Qui dit portrait dit, naturellement, représentation de scènes de la vie courante, dans ce qu’elle a de plus typique. La différence entre le portrait formel et le portrait authentique, c’est que ce dernier capte toute la complexité du réel.
Le portrait authentique synthétise en tenant bien compte de tous les aspects. En ce sens, la représentation de l’accouchement est ici d’une très grande valeur; elle est une véritable photographie d’un moment, non plus personnel, mais de dimension historique.
On est précipité dans un moment concret, avec toutes les caractéristiques d’une époque, en pleine reconnaissance de la réalité propre à chaque personne participant ici à l’accouchement ; les objets de l’environnement participent totalement à la représentation.
L’œuvre suivante présente la visite à l’accouchée, consistant en un moment à la fois convivial et sans prétention, et forcément pour autant chargé d’émotions. Ici, encore une fois, l’aspect dynamique, dialectique de la situation, est parfaitement représenté.
Qui dit accouchement dit, dans l’ordre naturel des choses, qu’il y a un couple. Voyons les admirables détails de la vie quotidienne tels qu’Abraham Bosse a su nous les représenter.
La scène suivante représente, de manière typique et également critique, la signature du contrat de mariage. On a ici d’un côté la dimension lourdement juridique, avec l’officier public appelée le tabellion qui rédige le contrat sous la supervision des parents. Est ici souligné la réalité pratique des mariages, où les parents organisent et décident en théorie de tout dans l’esprit du Moyen Âge, mais déjà avec une dimension moderne qui se révèle.

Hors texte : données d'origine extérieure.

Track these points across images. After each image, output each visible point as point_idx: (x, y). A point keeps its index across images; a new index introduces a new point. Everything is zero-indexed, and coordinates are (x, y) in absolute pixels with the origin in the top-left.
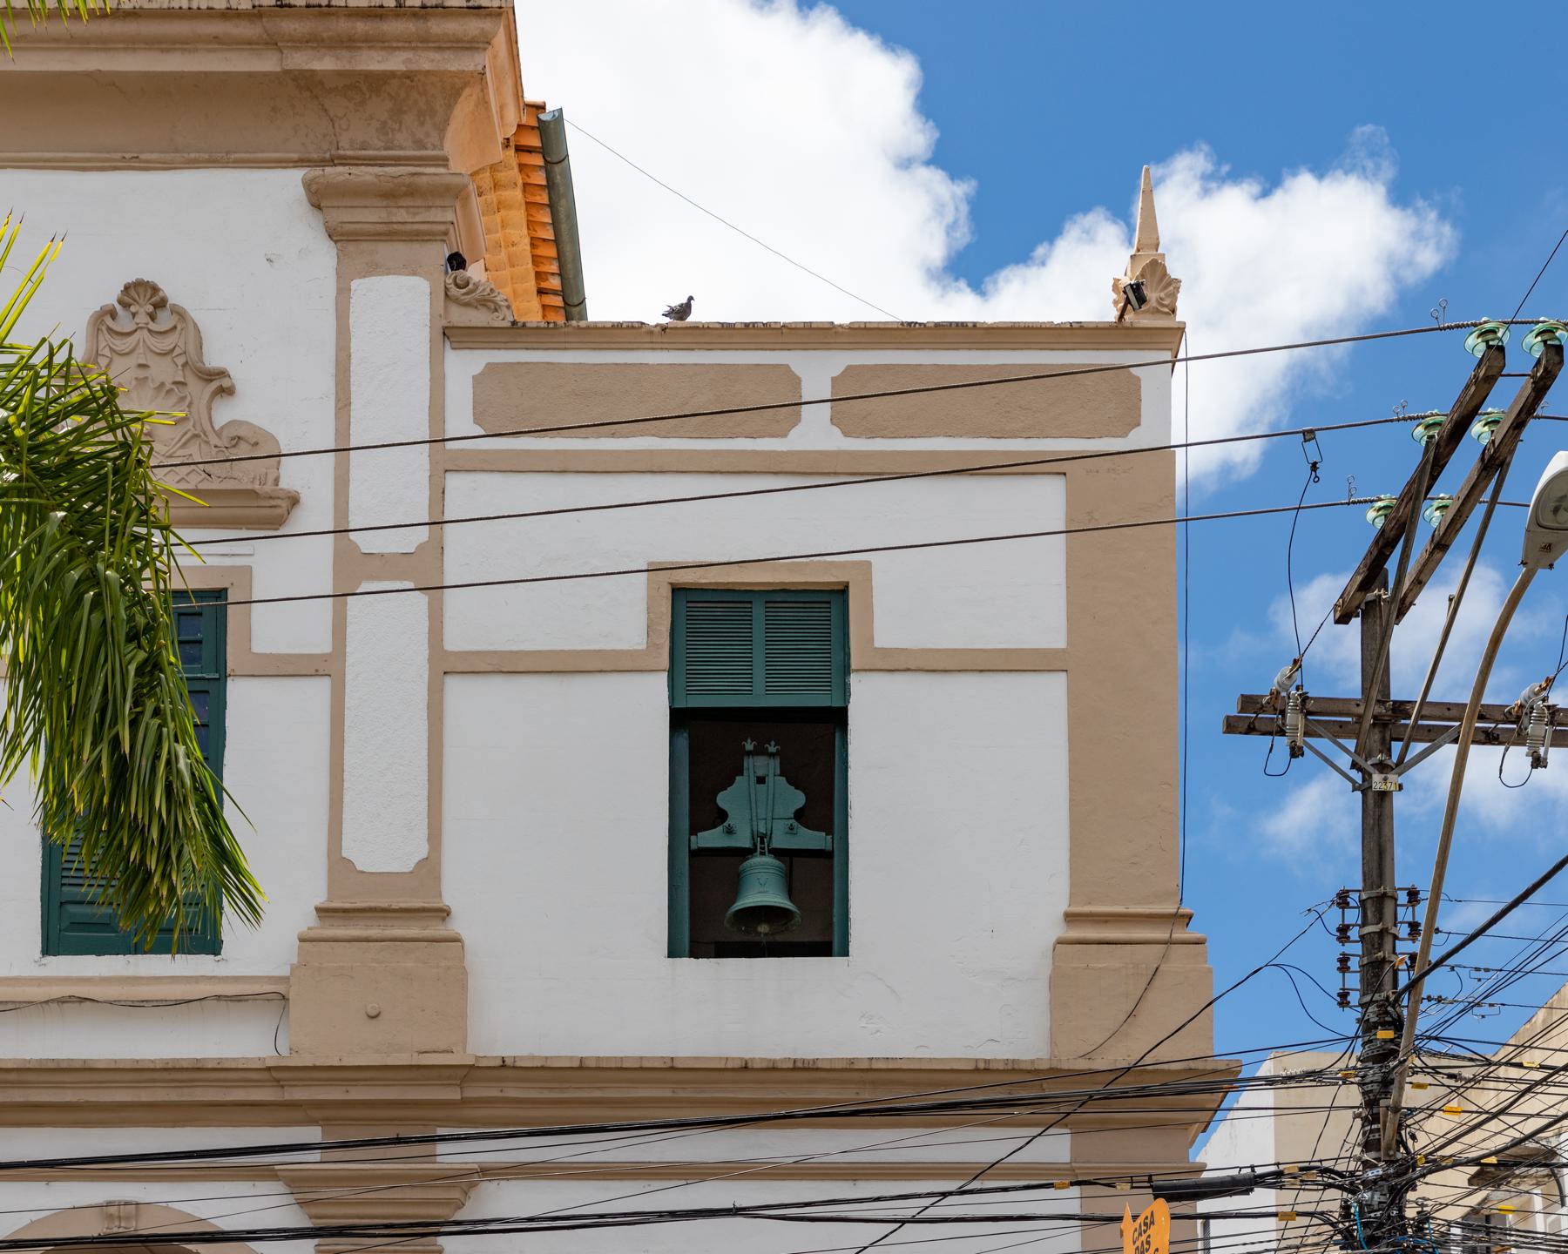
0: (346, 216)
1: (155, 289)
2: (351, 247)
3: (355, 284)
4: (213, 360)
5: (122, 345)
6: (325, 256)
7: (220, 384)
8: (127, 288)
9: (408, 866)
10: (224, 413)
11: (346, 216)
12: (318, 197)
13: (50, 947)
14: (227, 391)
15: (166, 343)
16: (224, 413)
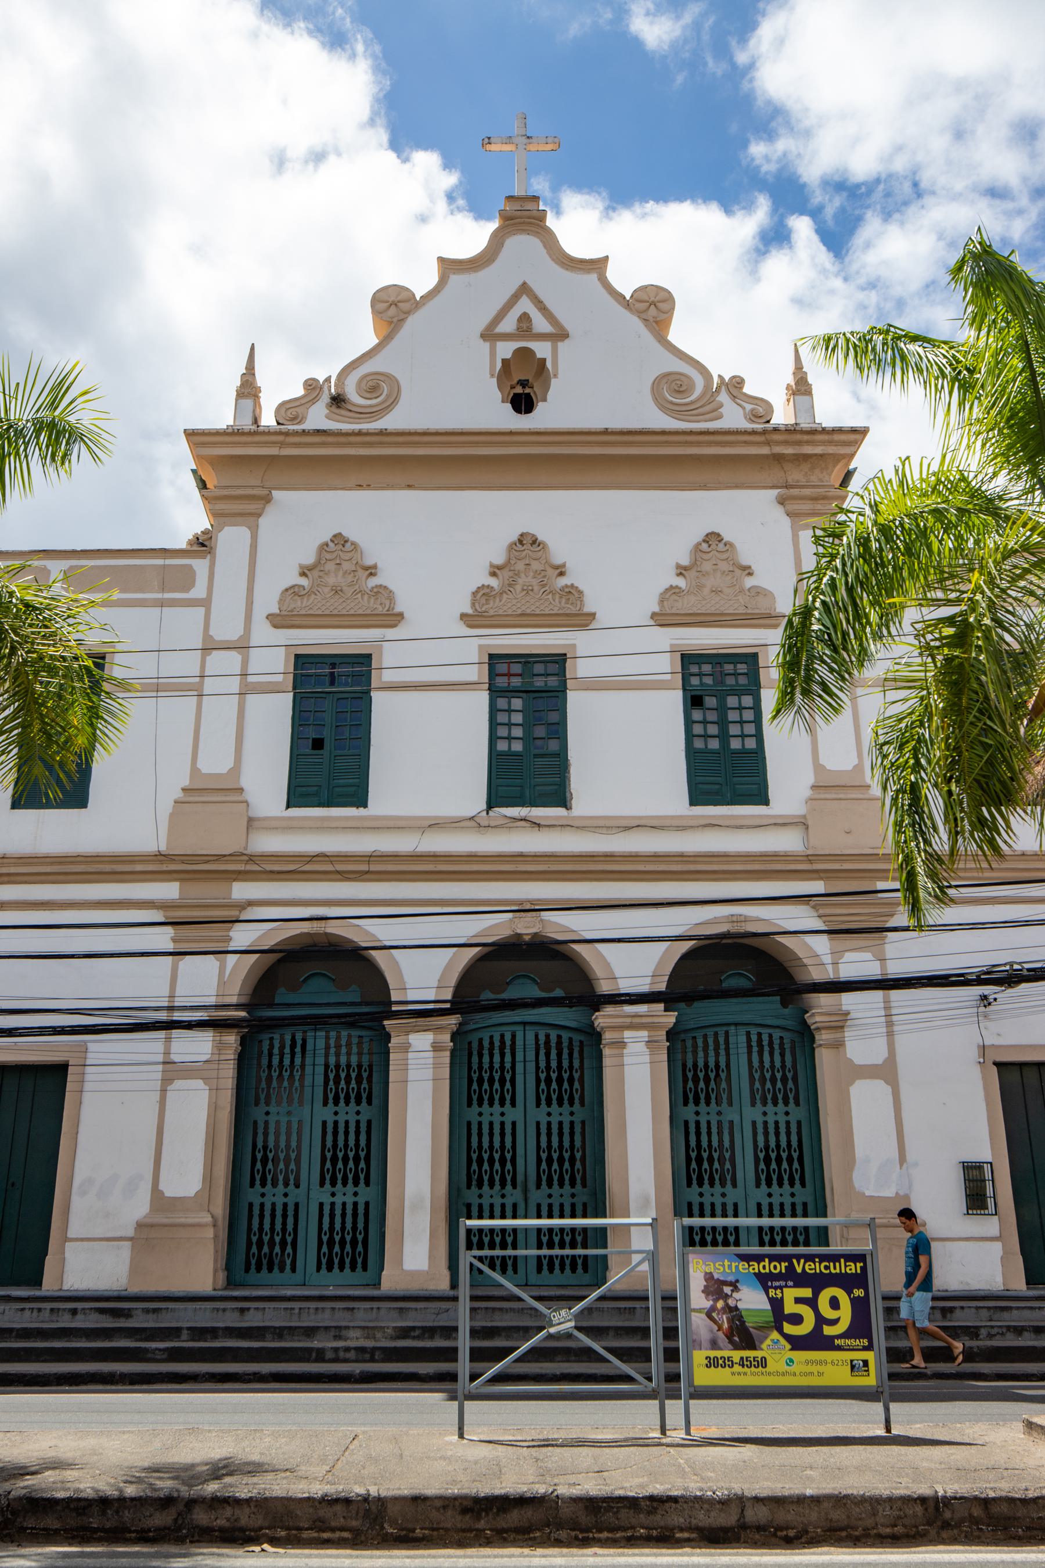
0: (796, 507)
1: (719, 535)
2: (797, 519)
3: (800, 533)
4: (745, 562)
5: (705, 556)
6: (786, 521)
7: (748, 571)
8: (707, 535)
9: (849, 767)
10: (749, 582)
11: (796, 507)
12: (782, 501)
13: (694, 802)
14: (750, 574)
15: (725, 556)
16: (749, 582)
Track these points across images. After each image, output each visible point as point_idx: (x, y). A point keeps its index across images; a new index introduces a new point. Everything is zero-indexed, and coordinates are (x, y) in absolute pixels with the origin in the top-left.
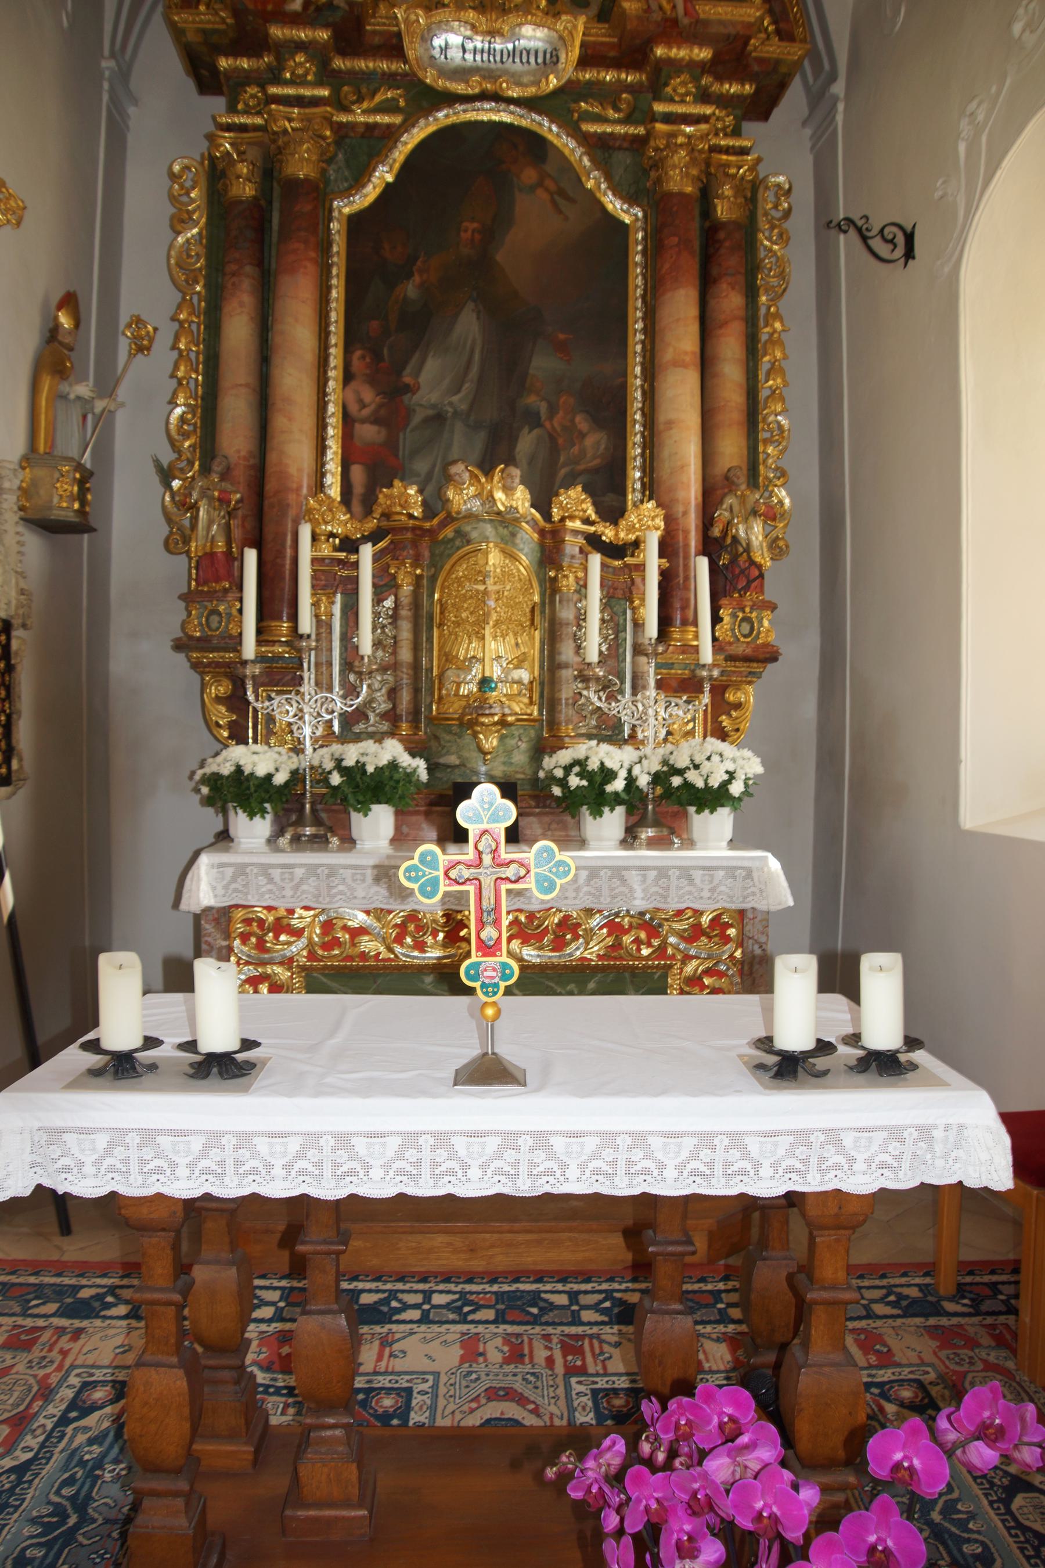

On a ici les deux personnes devant se marier qui sont présentes sur le côté, indifférentes en pratique à la signature, et formant un couple clairement amoureux. On peut ainsi lire dans le texte sous la gravure :
– Est-il bien possible, Sylvie,
Qu’aujourd’huy me donnant ta foi,
Tu brûles de la même envie
Que j’ai de n’aimer bien que toi ?
– Cher Damon, pour qui je soupire,
Je te jure qu’à l’avenir
Je veux vivre sous ton empire,
Et mourir dans ton souvenir.
Dans l’œuvre suivante, les nouveaux mariés sont accompagnés chez eux, et c’est l’heure où ils vont se retrouver seuls. L’importance accordée au mariage, avec la présence des amis, est ici parfaitement représentée, notamment dans l’aspect contradictoire intimité du couple / participation à la vie sociale.
La scène suivante nous place ici exactement au lendemain du mariage. L’œuvre représente une coutume, datant du Moyen Âge, consistant à apporter aux nouveaux mariés une soupe de vin sucré. On retrouve ici un caractère festif et populaire, tout en conservant une dimension intimiste, dans le paradoxe d’une venue amicale où deux amis sont de tout de même déguisés et faisant du boucan pour annoncer l’arrivée du petit cortège.
Ici, on a les cadeaux de mariage, consistant naturellement en des objets ayant une utilité pratique dans la vie quotidienne. On a un pot à lait, un vase de cuivre, une grande toile ; sous l’œuvre on peut lire une succession de paroles accompagnant les dons.
Cette toille, large d’une aulne,
Possible vous agre’era,
Et si vous la trouvez trop jaune,
La laissive la blanchira.
On a également:
Ma bonne sœur, soyez contente
De cet excellent pot à laict,
Et gardez-le bien, s’il vous plaist.
Puisqu’il vient de feu nostre tante.
On a enfin:
Recevez, ma chère voisine,
Ce beau pot de cuivre tout neuf.
On y ferait bien cuire un bœuf,
Tant il est bon pour la cuisine.
Concluons enfin sur une fête, où est présent un couple. L’ordre dans le désordre, la vie intime dans la vie sociale vivante, voilà encore un aspect dialectique où l’on voit qu’Abraham Bosse a parfaitement saisi la nature du moment, dans toute sa complexité.